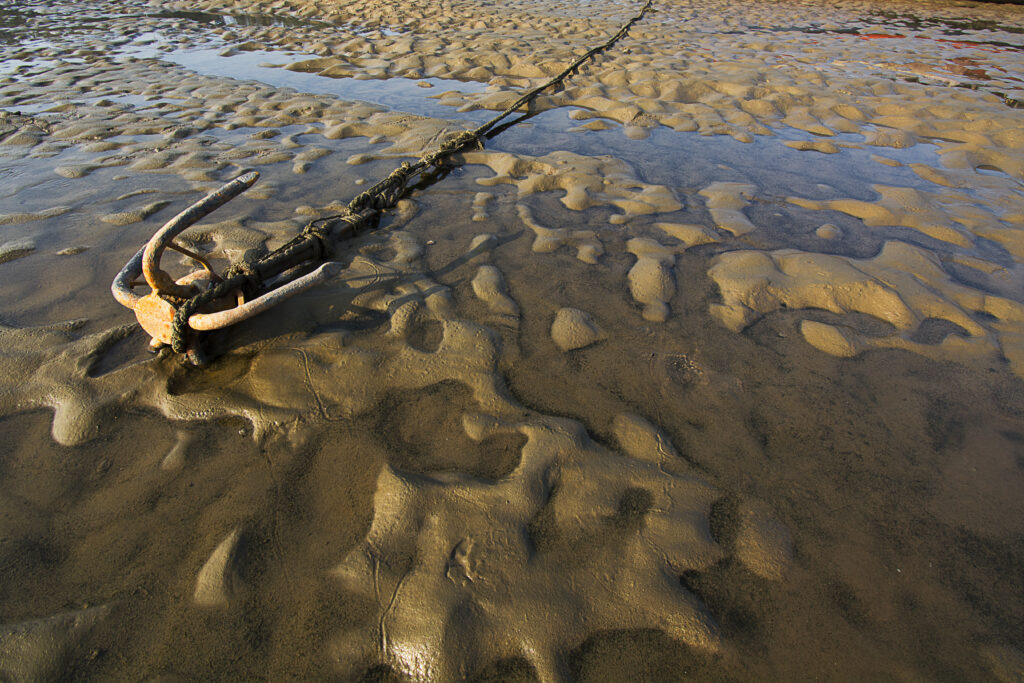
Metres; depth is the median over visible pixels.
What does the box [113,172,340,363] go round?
anchor
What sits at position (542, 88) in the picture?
rope
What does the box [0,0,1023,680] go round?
mudflat
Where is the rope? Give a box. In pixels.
[177,2,654,352]
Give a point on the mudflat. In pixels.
(375, 303)

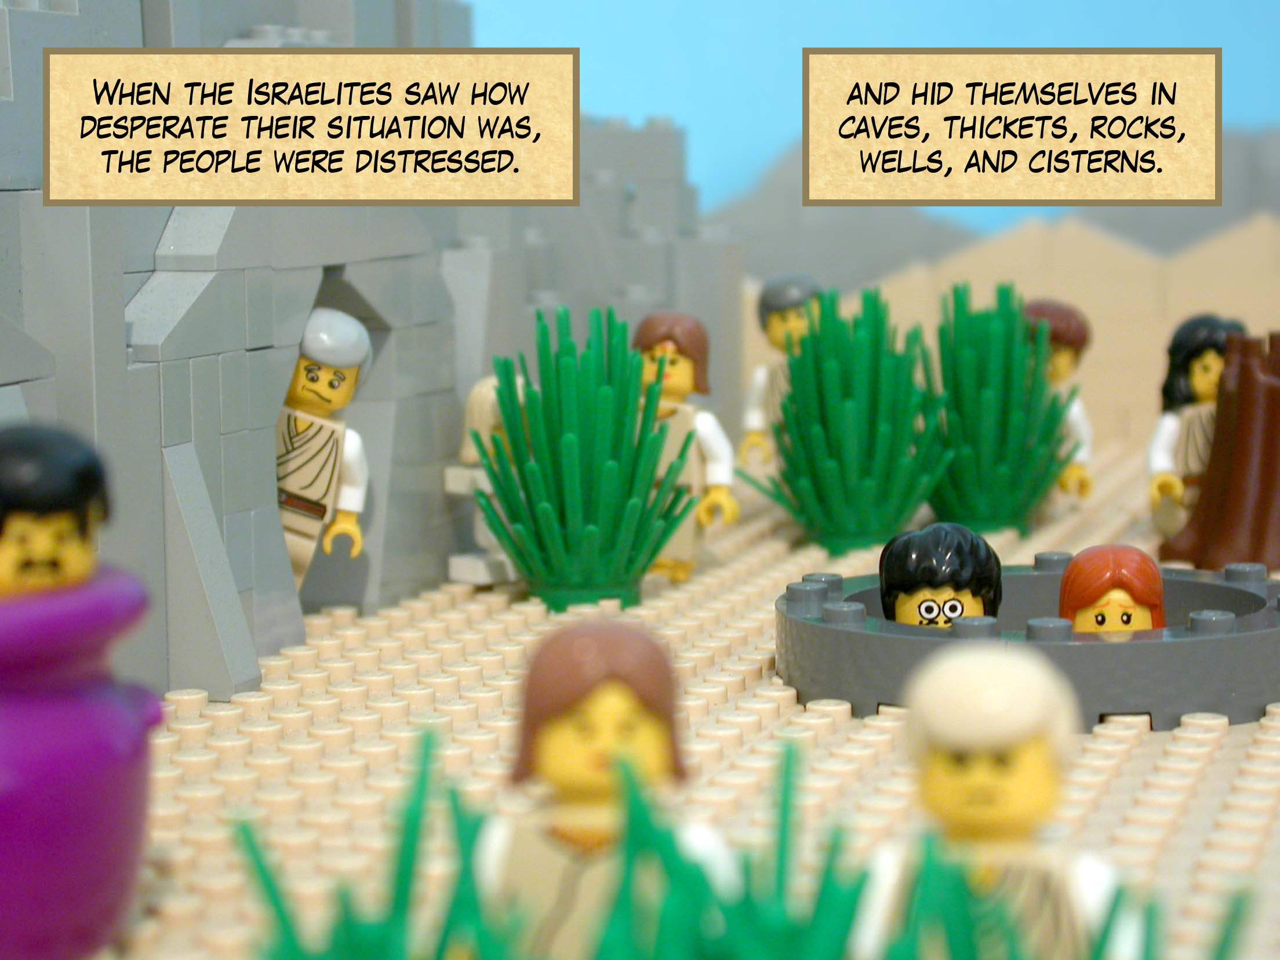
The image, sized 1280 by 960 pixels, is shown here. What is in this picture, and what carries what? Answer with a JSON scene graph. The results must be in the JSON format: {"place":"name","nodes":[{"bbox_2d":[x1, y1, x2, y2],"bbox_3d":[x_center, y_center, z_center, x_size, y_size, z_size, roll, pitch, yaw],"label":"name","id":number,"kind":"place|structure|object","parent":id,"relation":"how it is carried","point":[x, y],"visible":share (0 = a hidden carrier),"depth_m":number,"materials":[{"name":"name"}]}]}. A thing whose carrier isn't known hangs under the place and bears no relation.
{"place":"outdoors","nodes":[
{"label":"outdoors","id":0,"kind":"place"},
{"bbox_2d":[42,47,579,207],"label":"caption box","id":1,"kind":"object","parent":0,"point":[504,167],"visible":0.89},
{"bbox_2d":[0,0,731,708],"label":"block wall","id":2,"kind":"structure","parent":0,"point":[51,17],"depth_m":0.47,"materials":[{"name":"grey plastic"}]},
{"bbox_2d":[273,308,372,593],"bbox_3d":[-0.056,-0.002,0.504,0.023,0.055,0.020,1,6,9],"label":"toy figure","id":3,"kind":"object","parent":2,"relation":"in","point":[327,396],"visible":0.81,"depth_m":0.50},
{"bbox_2d":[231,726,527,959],"label":"grass","id":4,"kind":"structure","parent":0,"point":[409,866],"visible":0.99,"materials":[{"name":"green"}]},
{"bbox_2d":[477,304,698,609],"label":"grass","id":5,"kind":"structure","parent":0,"point":[544,410],"visible":0.97,"materials":[{"name":"green"}]},
{"bbox_2d":[466,0,1279,226],"label":"sky","id":6,"kind":"structure","parent":0,"point":[780,122],"materials":[{"name":"blue"}]},
{"bbox_2d":[721,132,1279,443],"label":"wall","id":7,"kind":"structure","parent":0,"point":[1109,353],"depth_m":0.87,"materials":[{"name":"beige plastic"}]},
{"bbox_2d":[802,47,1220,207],"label":"caption box","id":8,"kind":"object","parent":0,"point":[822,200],"visible":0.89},
{"label":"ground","id":9,"kind":"structure","parent":0},
{"bbox_2d":[0,576,161,959],"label":"purple pot","id":10,"kind":"object","parent":9,"relation":"on","point":[70,719],"visible":0.91,"depth_m":0.25,"materials":[{"name":"purple plastic"}]},
{"bbox_2d":[0,421,112,592],"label":"doll","id":11,"kind":"object","parent":10,"relation":"in","point":[59,531],"visible":0.79,"depth_m":0.25,"materials":[{"name":"plastic"}]},
{"bbox_2d":[111,444,1279,959],"label":"floor","id":12,"kind":"structure","parent":9,"relation":"on","point":[1130,762],"materials":[{"name":"beige plastic"}]},
{"bbox_2d":[444,368,531,585],"bbox_3d":[-0.024,-0.001,0.533,0.016,0.040,0.019,4,7,37],"label":"toy figure","id":13,"kind":"object","parent":12,"relation":"on","point":[486,407],"visible":0.52,"depth_m":0.53},
{"bbox_2d":[480,617,732,959],"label":"toy figure","id":14,"kind":"object","parent":12,"relation":"on","point":[608,700],"visible":0.89,"depth_m":0.24},
{"bbox_2d":[634,313,740,583],"bbox_3d":[0.006,-0.005,0.533,0.020,0.050,0.017,2,6,19],"label":"toy figure","id":15,"kind":"object","parent":12,"relation":"on","point":[682,372],"visible":0.72,"depth_m":0.53},
{"bbox_2d":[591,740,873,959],"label":"grass tuft","id":16,"kind":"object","parent":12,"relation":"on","point":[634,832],"visible":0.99,"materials":[{"name":"green plastic"}]},
{"bbox_2d":[740,273,824,468],"bbox_3d":[0.031,-0.020,0.633,0.018,0.047,0.016,1,6,9],"label":"toy figure","id":17,"kind":"object","parent":12,"relation":"on","point":[791,297],"visible":0.67,"depth_m":0.63},
{"bbox_2d":[746,284,951,552],"bbox_3d":[0.041,-0.013,0.596,0.047,0.052,0.051,1,6,9],"label":"grass tuft","id":18,"kind":"object","parent":12,"relation":"on","point":[820,428],"visible":0.97,"depth_m":0.59,"materials":[{"name":"green plastic"}]},
{"bbox_2d":[851,645,1133,959],"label":"toy figure","id":19,"kind":"object","parent":12,"relation":"on","point":[968,775],"visible":0.91,"depth_m":0.24},
{"bbox_2d":[920,284,1067,533],"bbox_3d":[0.071,-0.015,0.627,0.043,0.051,0.049,1,6,9],"label":"grass tuft","id":20,"kind":"object","parent":12,"relation":"on","point":[986,391],"visible":0.91,"depth_m":0.62,"materials":[{"name":"green plastic"}]},
{"bbox_2d":[773,557,1279,729],"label":"ring","id":21,"kind":"object","parent":12,"relation":"on","point":[1199,638],"visible":0.59,"depth_m":0.40,"materials":[{"name":"grey plastic"}]},
{"bbox_2d":[880,522,1001,626],"bbox_3d":[0.042,0.022,0.419,0.020,0.033,0.019,1,6,9],"label":"toy figure","id":22,"kind":"object","parent":21,"relation":"in","point":[923,617],"visible":0.6,"depth_m":0.42},
{"bbox_2d":[1060,544,1165,631],"bbox_3d":[0.065,0.024,0.413,0.018,0.030,0.018,1,6,9],"label":"toy figure","id":23,"kind":"object","parent":21,"relation":"in","point":[1104,620],"visible":0.55,"depth_m":0.41},
{"bbox_2d":[1020,298,1096,506],"bbox_3d":[0.081,-0.014,0.610,0.020,0.046,0.020,1,6,9],"label":"toy figure","id":24,"kind":"object","parent":12,"relation":"on","point":[1058,318],"visible":0.49,"depth_m":0.60},
{"bbox_2d":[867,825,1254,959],"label":"grass tuft","id":25,"kind":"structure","parent":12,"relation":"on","point":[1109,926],"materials":[{"name":"green plastic"}]},
{"bbox_2d":[1144,315,1244,538],"bbox_3d":[0.105,-0.009,0.572,0.019,0.046,0.020,1,6,9],"label":"toy figure","id":26,"kind":"object","parent":12,"relation":"on","point":[1199,372],"visible":0.62,"depth_m":0.57},
{"bbox_2d":[1157,326,1279,571],"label":"toy","id":27,"kind":"object","parent":12,"relation":"on","point":[1215,450],"visible":0.92,"depth_m":0.57,"materials":[{"name":"brown plastic"}]}
]}

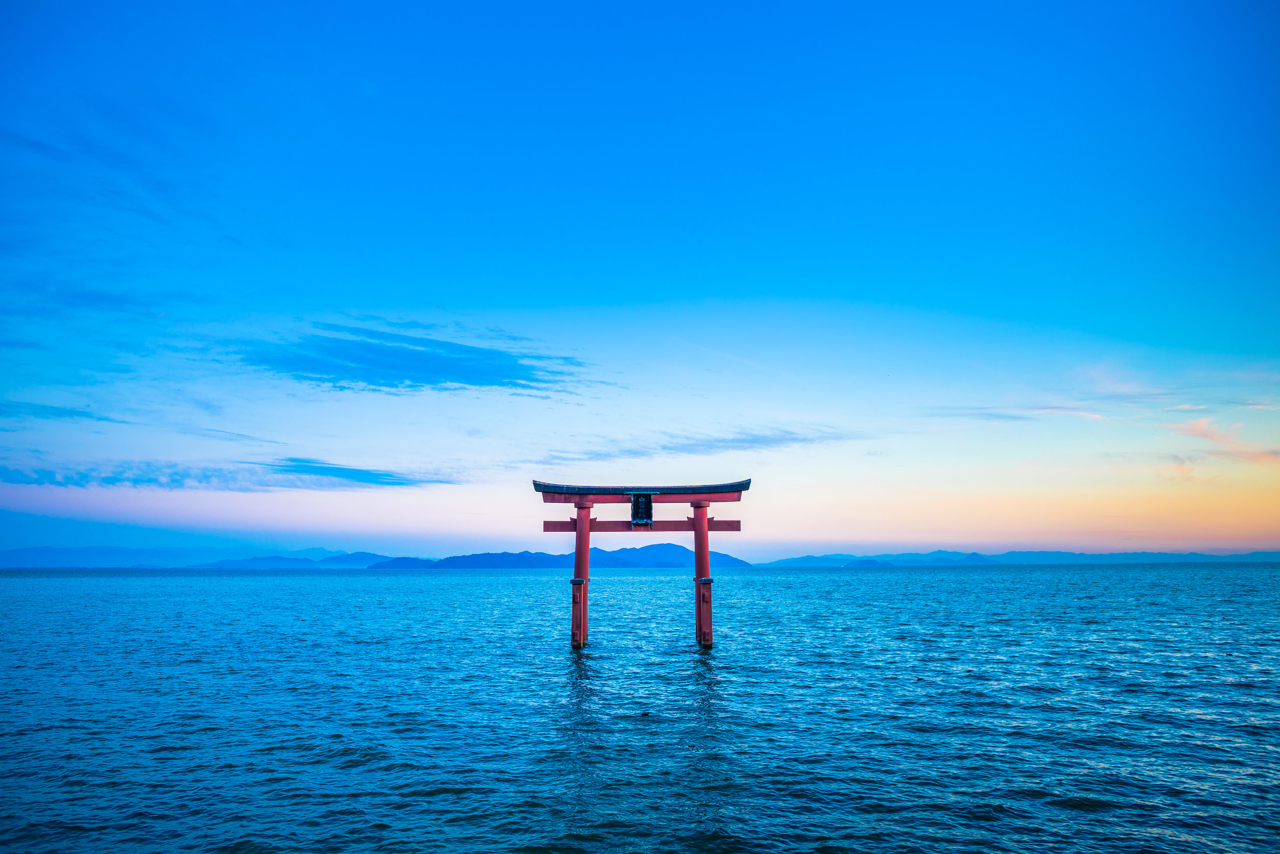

◆ Prompt ◆
Leave the pictures out and write out every entry exactly as given.

◆ Solution to the exercise ◆
Metres; depth is the median over visible pixels.
What does the box [113,172,340,363] go round?
anchor
What sits at position (542, 88) in the picture?
rope
What does the box [0,0,1023,680] go round?
mudflat
Where is the rope? Give a box. In pixels.
[177,2,654,352]
Give a point on the mudflat. In pixels.
(375, 303)

The image, sized 1280 by 960 pixels, is shown here. What is in this picture, and what carries what? Answer with a JSON scene graph. The results must be in the JSON format: {"place":"name","nodes":[{"bbox_2d":[x1, y1, x2, y2],"bbox_3d":[x_center, y_center, z_center, x_size, y_size, z_size, roll, pitch, yaw],"label":"name","id":number,"kind":"place|structure|object","parent":id,"relation":"how it is carried","point":[x, y],"visible":share (0 = a hidden carrier),"depth_m":number,"materials":[{"name":"name"}]}]}. A thing whose carrier isn't known hangs under the place and bears no relation.
{"place":"outdoors","nodes":[
{"label":"outdoors","id":0,"kind":"place"},
{"bbox_2d":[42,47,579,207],"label":"caption box","id":1,"kind":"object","parent":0,"point":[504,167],"visible":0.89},
{"bbox_2d":[0,0,731,708],"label":"block wall","id":2,"kind":"structure","parent":0,"point":[51,17],"depth_m":0.47,"materials":[{"name":"grey plastic"}]},
{"bbox_2d":[273,308,372,593],"bbox_3d":[-0.056,-0.002,0.504,0.023,0.055,0.020,1,6,9],"label":"toy figure","id":3,"kind":"object","parent":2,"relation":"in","point":[327,396],"visible":0.81,"depth_m":0.50},
{"bbox_2d":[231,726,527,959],"label":"grass","id":4,"kind":"structure","parent":0,"point":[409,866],"visible":0.99,"materials":[{"name":"green"}]},
{"bbox_2d":[477,304,698,609],"label":"grass","id":5,"kind":"structure","parent":0,"point":[544,410],"visible":0.97,"materials":[{"name":"green"}]},
{"bbox_2d":[466,0,1279,226],"label":"sky","id":6,"kind":"structure","parent":0,"point":[780,122],"materials":[{"name":"blue"}]},
{"bbox_2d":[721,132,1279,443],"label":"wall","id":7,"kind":"structure","parent":0,"point":[1109,353],"depth_m":0.87,"materials":[{"name":"beige plastic"}]},
{"bbox_2d":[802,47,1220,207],"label":"caption box","id":8,"kind":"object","parent":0,"point":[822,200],"visible":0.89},
{"label":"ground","id":9,"kind":"structure","parent":0},
{"bbox_2d":[0,576,161,959],"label":"purple pot","id":10,"kind":"object","parent":9,"relation":"on","point":[70,719],"visible":0.91,"depth_m":0.25,"materials":[{"name":"purple plastic"}]},
{"bbox_2d":[0,421,112,592],"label":"doll","id":11,"kind":"object","parent":10,"relation":"in","point":[59,531],"visible":0.79,"depth_m":0.25,"materials":[{"name":"plastic"}]},
{"bbox_2d":[111,444,1279,959],"label":"floor","id":12,"kind":"structure","parent":9,"relation":"on","point":[1130,762],"materials":[{"name":"beige plastic"}]},
{"bbox_2d":[444,368,531,585],"bbox_3d":[-0.024,-0.001,0.533,0.016,0.040,0.019,4,7,37],"label":"toy figure","id":13,"kind":"object","parent":12,"relation":"on","point":[486,407],"visible":0.52,"depth_m":0.53},
{"bbox_2d":[480,617,732,959],"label":"toy figure","id":14,"kind":"object","parent":12,"relation":"on","point":[608,700],"visible":0.89,"depth_m":0.24},
{"bbox_2d":[634,313,740,583],"bbox_3d":[0.006,-0.005,0.533,0.020,0.050,0.017,2,6,19],"label":"toy figure","id":15,"kind":"object","parent":12,"relation":"on","point":[682,372],"visible":0.72,"depth_m":0.53},
{"bbox_2d":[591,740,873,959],"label":"grass tuft","id":16,"kind":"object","parent":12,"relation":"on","point":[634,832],"visible":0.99,"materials":[{"name":"green plastic"}]},
{"bbox_2d":[740,273,824,468],"bbox_3d":[0.031,-0.020,0.633,0.018,0.047,0.016,1,6,9],"label":"toy figure","id":17,"kind":"object","parent":12,"relation":"on","point":[791,297],"visible":0.67,"depth_m":0.63},
{"bbox_2d":[746,284,951,552],"bbox_3d":[0.041,-0.013,0.596,0.047,0.052,0.051,1,6,9],"label":"grass tuft","id":18,"kind":"object","parent":12,"relation":"on","point":[820,428],"visible":0.97,"depth_m":0.59,"materials":[{"name":"green plastic"}]},
{"bbox_2d":[851,645,1133,959],"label":"toy figure","id":19,"kind":"object","parent":12,"relation":"on","point":[968,775],"visible":0.91,"depth_m":0.24},
{"bbox_2d":[920,284,1067,533],"bbox_3d":[0.071,-0.015,0.627,0.043,0.051,0.049,1,6,9],"label":"grass tuft","id":20,"kind":"object","parent":12,"relation":"on","point":[986,391],"visible":0.91,"depth_m":0.62,"materials":[{"name":"green plastic"}]},
{"bbox_2d":[773,557,1279,729],"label":"ring","id":21,"kind":"object","parent":12,"relation":"on","point":[1199,638],"visible":0.59,"depth_m":0.40,"materials":[{"name":"grey plastic"}]},
{"bbox_2d":[880,522,1001,626],"bbox_3d":[0.042,0.022,0.419,0.020,0.033,0.019,1,6,9],"label":"toy figure","id":22,"kind":"object","parent":21,"relation":"in","point":[923,617],"visible":0.6,"depth_m":0.42},
{"bbox_2d":[1060,544,1165,631],"bbox_3d":[0.065,0.024,0.413,0.018,0.030,0.018,1,6,9],"label":"toy figure","id":23,"kind":"object","parent":21,"relation":"in","point":[1104,620],"visible":0.55,"depth_m":0.41},
{"bbox_2d":[1020,298,1096,506],"bbox_3d":[0.081,-0.014,0.610,0.020,0.046,0.020,1,6,9],"label":"toy figure","id":24,"kind":"object","parent":12,"relation":"on","point":[1058,318],"visible":0.49,"depth_m":0.60},
{"bbox_2d":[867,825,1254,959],"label":"grass tuft","id":25,"kind":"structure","parent":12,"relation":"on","point":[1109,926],"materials":[{"name":"green plastic"}]},
{"bbox_2d":[1144,315,1244,538],"bbox_3d":[0.105,-0.009,0.572,0.019,0.046,0.020,1,6,9],"label":"toy figure","id":26,"kind":"object","parent":12,"relation":"on","point":[1199,372],"visible":0.62,"depth_m":0.57},
{"bbox_2d":[1157,326,1279,571],"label":"toy","id":27,"kind":"object","parent":12,"relation":"on","point":[1215,450],"visible":0.92,"depth_m":0.57,"materials":[{"name":"brown plastic"}]}
]}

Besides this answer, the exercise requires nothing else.